So, I think those low-level, kind of everyday experiences that people have in their personal lives as well as in their work lives have been very influential in everyone is taking it seriously. I think the growing value of content, the need to protect your copyright or to protect a release, those things are very influential now for people who work in production.
And I think also this general question of trust is still a huge thing. I think people are just starting to ask themselves a bit more now about how can I replicate the relationship-based world that production has always been historically, in a connected digital environment?
And for a while, people in production particularly, just didn’t want to engage with that. I think their way of dealing with it was to try and avoid online, but now they know they can’t. There are too many things they need that are in that space. So, they are beginning to think a bit more about what it would take.
When you look at current projects the DPP is working on, what is most exciting to you?
The IMF work [for broadcast and online] is the most exciting and the most significant, because it’s the first time we have had a new mastering format across the whole industry, potentially, for decades.

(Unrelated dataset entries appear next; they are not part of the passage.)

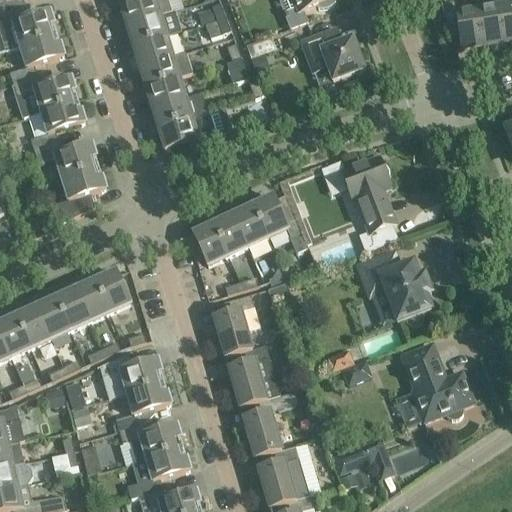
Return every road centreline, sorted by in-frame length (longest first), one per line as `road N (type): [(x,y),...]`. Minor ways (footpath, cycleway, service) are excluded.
road 1 (residential): [(240,511),(150,212)]
road 2 (unclassified): [(150,212),(292,145),(436,101)]
road 3 (residential): [(150,212),(83,0)]
road 4 (residential): [(511,290),(436,101)]
road 5 (unclassified): [(0,286),(150,212)]
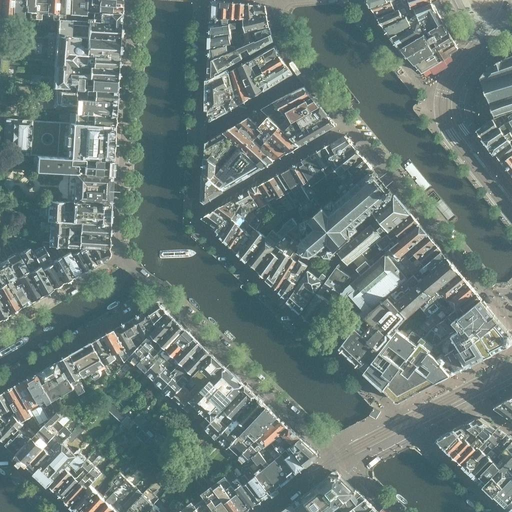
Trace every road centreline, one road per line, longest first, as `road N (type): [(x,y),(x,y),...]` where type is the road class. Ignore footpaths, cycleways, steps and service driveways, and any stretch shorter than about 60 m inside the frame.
road 1 (residential): [(414,430),(195,215)]
road 2 (residential): [(160,292),(354,476)]
road 3 (residential): [(132,0),(122,256)]
road 4 (residential): [(349,125),(511,320)]
road 5 (residential): [(195,215),(203,0)]
road 6 (residential): [(0,385),(160,292)]
road 7 (residential): [(195,215),(349,125)]
road 8 (residential): [(275,0),(294,56),(349,125)]
road 9 (residential): [(122,256),(0,326)]
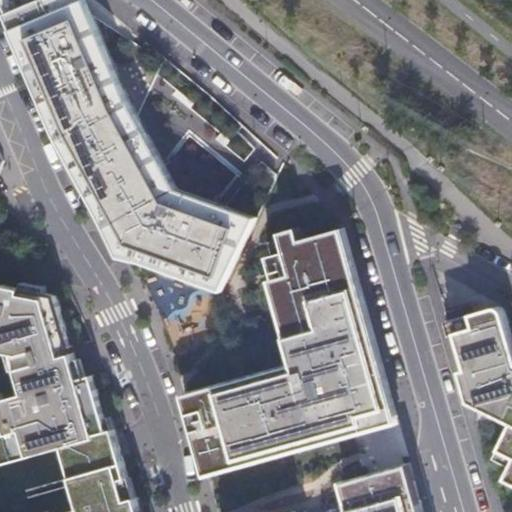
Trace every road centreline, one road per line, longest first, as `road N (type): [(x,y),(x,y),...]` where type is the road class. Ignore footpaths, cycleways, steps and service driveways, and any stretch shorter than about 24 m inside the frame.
road 1 (residential): [(0,80),(78,250),(114,295),(166,398),(195,511)]
road 2 (secondary): [(143,0),(316,134),(373,209)]
road 3 (secondary): [(460,511),(379,225)]
road 4 (residential): [(511,283),(373,209)]
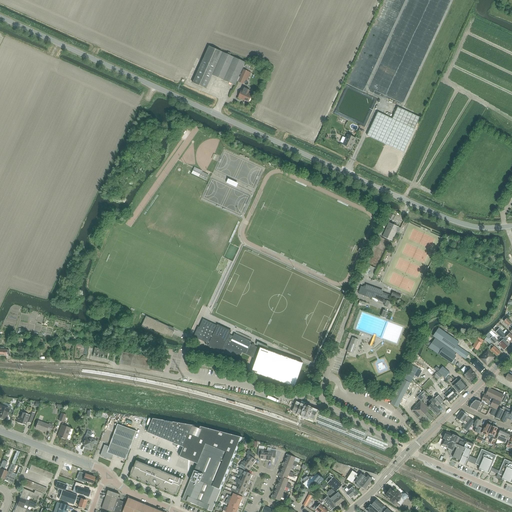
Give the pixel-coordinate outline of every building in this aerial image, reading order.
[(383,36),(388,38),(390,34),(380,29),(379,32),(383,34),(383,36)] [(356,60),(348,80),(366,87),(371,75),(379,57),(382,49),(368,43),(369,41),(384,47),(387,39),(370,32),(358,61),(356,60)] [(234,86),(235,85),(245,62),(229,56),(209,46),(192,83),(206,89),(212,76),(219,79),(234,86)] [(249,72),(243,69),(238,82),(244,85),(249,72)] [(238,98),(248,102),(251,94),(248,93),(249,91),(245,89),(243,88),(241,91),(238,98)] [(367,136),(404,153),(420,118),(398,107),(392,119),(378,112),(367,136)] [(349,147),(351,148),(355,138),(347,135),(343,144),(345,145),(345,146),(348,148),(349,147)] [(228,180),(239,184),(241,180),(230,175),(228,180)] [(389,223),(383,237),(392,241),(399,227),(396,226),(397,225),(392,223),(392,224),(389,223)] [(368,286),(368,287),(364,286),(364,287),(361,286),(359,292),(358,294),(372,299),(372,297),(375,299),(376,296),(388,300),(390,295),(380,292),(381,290),(368,286)] [(391,297),(399,300),(401,296),(393,292),(391,297)] [(375,299),(385,304),(384,306),(390,309),(393,304),(387,301),(386,301),(377,296),(375,299)] [(171,337),(173,334),(174,331),(169,329),(170,327),(146,316),(141,327),(157,334),(158,332),(165,336),(166,335),(171,337)] [(200,327),(199,327),(195,337),(207,343),(206,345),(221,352),(222,349),(231,354),(232,352),(237,355),(238,353),(241,355),(242,353),(256,359),(252,372),(266,377),(265,380),(279,386),(281,382),(295,387),(303,363),(260,348),(260,349),(254,346),(255,345),(253,344),(252,345),(251,344),(252,342),(234,334),(234,336),(230,334),(231,331),(218,325),(218,326),(204,320),(200,327)] [(463,357),(466,352),(457,345),(459,342),(439,328),(433,336),(463,357)] [(497,331),(495,332),(500,337),(502,339),(502,338),(506,342),(507,340),(508,339),(511,343),(511,341),(511,335),(506,330),(503,333),(499,329),(497,331)] [(490,344),(492,342),(494,344),(498,341),(493,336),(490,340),(487,337),(485,340),(490,344)] [(500,337),(498,340),(500,342),(498,344),(504,350),(509,345),(506,342),(502,338),(502,339),(500,337)] [(358,340),(352,338),(348,351),(353,353),(358,340)] [(456,357),(455,356),(457,353),(435,338),(429,347),(452,363),(454,360),(456,357)] [(473,347),(478,350),(482,344),(477,341),(473,347)] [(489,347),(491,350),(497,356),(500,352),(495,346),(494,347),(492,344),(489,347)] [(7,355),(9,355),(9,350),(4,350),(4,347),(0,347),(0,350),(0,349),(0,355),(6,356),(7,355)] [(107,359),(109,350),(95,347),(93,356),(94,356),(94,352),(108,355),(107,359)] [(487,366),(495,357),(488,350),(480,359),(487,366)] [(122,351),(119,363),(148,369),(151,357),(122,351)] [(485,368),(479,362),(477,360),(472,365),(474,367),(480,373),(485,368)] [(151,370),(163,372),(164,365),(152,363),(151,370)] [(418,378),(421,371),(412,366),(411,365),(403,379),(411,383),(414,376),(418,378)] [(445,378),(450,373),(443,366),(438,372),(442,375),(445,378)] [(465,366),(461,370),(464,372),(463,373),(464,374),(470,381),(476,375),(473,372),(473,371),(471,369),(469,370),(468,368),(467,369),(465,366)] [(403,379),(390,404),(398,408),(411,383),(403,379)] [(457,379),(454,381),(463,390),(467,386),(461,379),(459,381),(457,379)] [(452,383),(454,386),(453,386),(459,393),(463,390),(454,381),(452,383)] [(449,403),(458,394),(452,388),(444,396),(446,398),(445,399),(449,403)] [(484,394),(482,400),(486,402),(485,403),(487,404),(487,405),(497,410),(504,395),(489,388),(486,395),(484,394)] [(441,405),(445,402),(439,396),(437,397),(436,399),(441,405)] [(432,399),(429,403),(431,404),(428,407),(437,415),(441,410),(434,404),(436,402),(432,399)] [(480,413),(484,404),(482,403),(482,402),(476,400),(473,402),(472,403),(471,403),(470,405),(469,405),(469,408),(477,412),(477,411),(480,413)] [(422,417),(429,423),(435,417),(428,411),(429,410),(421,401),(414,408),(415,409),(412,411),(420,419),(422,417)] [(307,417),(307,416),(314,419),(317,412),(312,410),(312,409),(305,407),(301,405),(301,406),(296,404),(294,410),(298,412),(298,413),(302,414),(302,415),(307,417)] [(0,418),(5,420),(10,409),(0,405),(0,418)] [(495,417),(500,420),(506,408),(503,407),(502,409),(501,409),(500,408),(495,417)] [(501,420),(506,422),(507,419),(511,421),(511,408),(511,410),(506,408),(501,420)] [(26,426),(27,422),(31,424),(35,414),(31,412),(30,416),(20,412),(19,415),(20,416),(19,419),(17,419),(16,422),(26,426)] [(462,412),(458,418),(463,422),(465,419),(468,421),(463,428),(468,431),(475,421),(462,412)] [(153,419),(147,432),(183,447),(192,427),(153,418),(153,419)] [(479,434),(482,428),(479,427),(482,421),(477,419),(473,426),(475,427),(474,431),(479,434)] [(46,431),(50,432),(53,425),(49,424),(48,426),(38,422),(35,428),(46,432),(46,431)] [(136,431),(118,424),(109,447),(104,445),(100,456),(112,460),(114,455),(126,460),(136,431)] [(485,435),(485,436),(487,437),(492,426),(487,424),(485,427),(484,427),(481,433),(485,435)] [(66,440),(71,429),(62,425),(58,437),(61,438),(61,439),(62,439),(63,438),(66,440)] [(497,428),(492,426),(487,438),(490,439),(491,436),(493,437),(497,428)] [(242,438),(192,427),(183,447),(179,457),(197,464),(182,500),(212,511),(242,438)] [(498,435),(497,438),(496,439),(496,440),(497,439),(506,443),(505,444),(506,444),(506,443),(507,439),(508,440),(510,434),(500,430),(498,435)] [(95,440),(89,438),(90,435),(91,435),(92,432),(87,431),(82,444),(85,445),(84,448),(91,450),(95,440)] [(441,445),(447,447),(447,448),(450,449),(449,451),(451,456),(453,457),(456,459),(456,460),(465,464),(467,460),(468,458),(469,455),(474,444),(459,438),(460,438),(456,436),(457,436),(453,434),(453,435),(446,432),(444,437),(443,439),(444,439),(441,445)] [(260,459),(266,460),(268,451),(264,450),(259,449),(257,456),(261,456),(260,459)] [(484,471),(489,473),(490,470),(491,468),(496,456),(482,449),(477,459),(469,455),(468,458),(467,460),(480,466),(478,470),(481,471),(481,470),(484,471)] [(248,457),(246,459),(253,465),(257,460),(254,458),(256,456),(249,450),(247,453),(248,454),(247,456),(248,457)] [(271,452),(268,451),(266,460),(272,461),(273,458),(275,458),(276,451),(271,450),(271,452)] [(288,454),(285,460),(297,465),(298,463),(294,461),(296,458),(288,454)] [(249,470),(253,465),(246,459),(244,462),(243,462),(240,466),(245,470),(247,468),(249,470)] [(511,462),(505,459),(499,471),(491,468),(490,470),(503,476),(501,480),(504,482),(504,480),(511,483),(511,482),(511,462)] [(285,460),(283,465),(291,468),(293,465),(296,467),(297,465),(285,460)] [(164,491),(165,491),(169,492),(169,493),(170,493),(170,494),(171,494),(172,494),(173,494),(174,494),(176,495),(182,480),(136,461),(130,476),(132,477),(132,478),(133,478),(134,479),(135,479),(136,479),(137,479),(141,481),(142,481),(142,482),(143,482),(144,483),(145,483),(146,483),(160,488),(160,489),(161,489),(161,490),(162,490),(163,491),(164,491)] [(11,464),(7,473),(5,480),(13,483),(16,477),(12,475),(16,466),(14,465),(11,464)] [(283,465),(281,470),(293,475),(294,473),(290,471),(291,468),(283,465)] [(243,473),(241,476),(250,480),(252,474),(240,469),(239,472),(243,473)] [(279,476),(280,476),(287,479),(288,476),(292,477),(293,475),(281,470),(279,476)] [(352,471),(348,479),(348,480),(352,483),(357,474),(352,471)] [(354,481),(358,484),(357,485),(355,486),(357,488),(358,487),(360,489),(362,487),(363,487),(365,489),(372,480),(367,476),(366,477),(364,475),(363,474),(362,474),(361,474),(360,473),(354,481)] [(84,481),(92,484),(95,477),(85,474),(84,476),(82,476),(83,475),(79,474),(76,482),(83,484),(84,481)] [(314,476),(310,477),(309,477),(308,477),(307,479),(308,480),(304,483),(302,484),(303,484),(307,488),(308,489),(311,484),(313,485),(315,481),(319,485),(324,479),(319,475),(318,476),(317,475),(316,474),(314,476)] [(248,485),(250,480),(241,476),(240,479),(237,478),(236,480),(248,485)] [(280,476),(278,481),(290,486),(291,484),(287,483),(288,480),(287,479),(280,476)] [(327,484),(336,491),(341,486),(341,484),(333,477),(333,478),(328,483),(327,484)] [(239,484),(237,487),(246,490),(248,485),(236,480),(235,482),(239,484)] [(57,481),(55,487),(65,490),(67,485),(57,481)] [(278,481),(276,487),(284,490),(285,487),(289,488),(290,486),(278,481)] [(76,482),(75,486),(79,487),(77,493),(88,497),(90,490),(83,488),(84,485),(76,482)] [(243,496),(246,490),(237,487),(233,486),(232,489),(231,491),(243,496)] [(355,496),(358,494),(352,487),(350,489),(349,488),(348,489),(347,487),(346,487),(346,486),(343,489),(346,492),(345,492),(350,498),(354,495),(355,496)] [(284,490),(276,487),(274,492),(286,497),(286,495),(283,493),(284,490)] [(23,489),(20,497),(26,500),(28,496),(37,500),(39,496),(41,497),(43,494),(42,493),(39,492),(36,491),(35,490),(34,493),(23,489)] [(336,506),(344,500),(339,492),(336,494),(335,491),(332,489),(327,493),(329,495),(330,495),(332,497),(331,498),(336,506)] [(394,504),(396,504),(397,504),(401,507),(408,495),(404,493),(402,496),(402,495),(399,493),(396,493),(390,489),(385,495),(391,500),(392,502),(394,504)] [(110,511),(162,511),(128,498),(127,503),(120,500),(120,498),(118,498),(119,494),(108,490),(102,508),(106,510),(110,511)] [(62,491),(59,499),(74,505),(77,496),(62,491)] [(286,497),(274,492),(271,498),(280,501),(281,497),(285,499),(286,497)] [(232,497),(228,495),(228,497),(240,503),(243,497),(233,493),(232,497)] [(309,494),(303,505),(306,506),(312,496),(309,494)] [(335,507),(328,497),(327,497),(326,496),(322,499),(323,502),(325,503),(330,510),(335,507)] [(36,504),(26,500),(20,497),(16,506),(23,508),(26,510),(28,506),(34,508),(36,504)] [(80,501),(78,506),(84,508),(87,500),(77,497),(76,499),(80,501)] [(230,501),(229,504),(238,508),(240,503),(228,497),(227,500),(230,501)] [(379,511),(390,511),(377,500),(376,500),(372,505),(379,511)] [(319,502),(317,504),(319,506),(316,510),(317,511),(326,511),(328,510),(323,505),(322,505),(321,504),(319,502)] [(57,511),(67,511),(69,506),(60,503),(57,511)]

It’s a fundamental reworking of workflows and it has the potential to apply a lot of the innovation of recent years — working in the cloud, IP, automation, AI and all these things — to a new business tool that is designed to enable content makers and providers to supply global markets.
So, it is not really an overstatement, I think, to say that IMF overall, in its movie and broadcast and online forms, is the enabler that is going to open up the global market for competition on a level playing field.
If you’ve got great content, then you can have the technological ability to get it out globally to different territories in relevant formats. It is going to take quite a while before we can say that; it could take a decade. But it is what it’s enabling, and then we will see. We will see who will really emerge strongly out of that.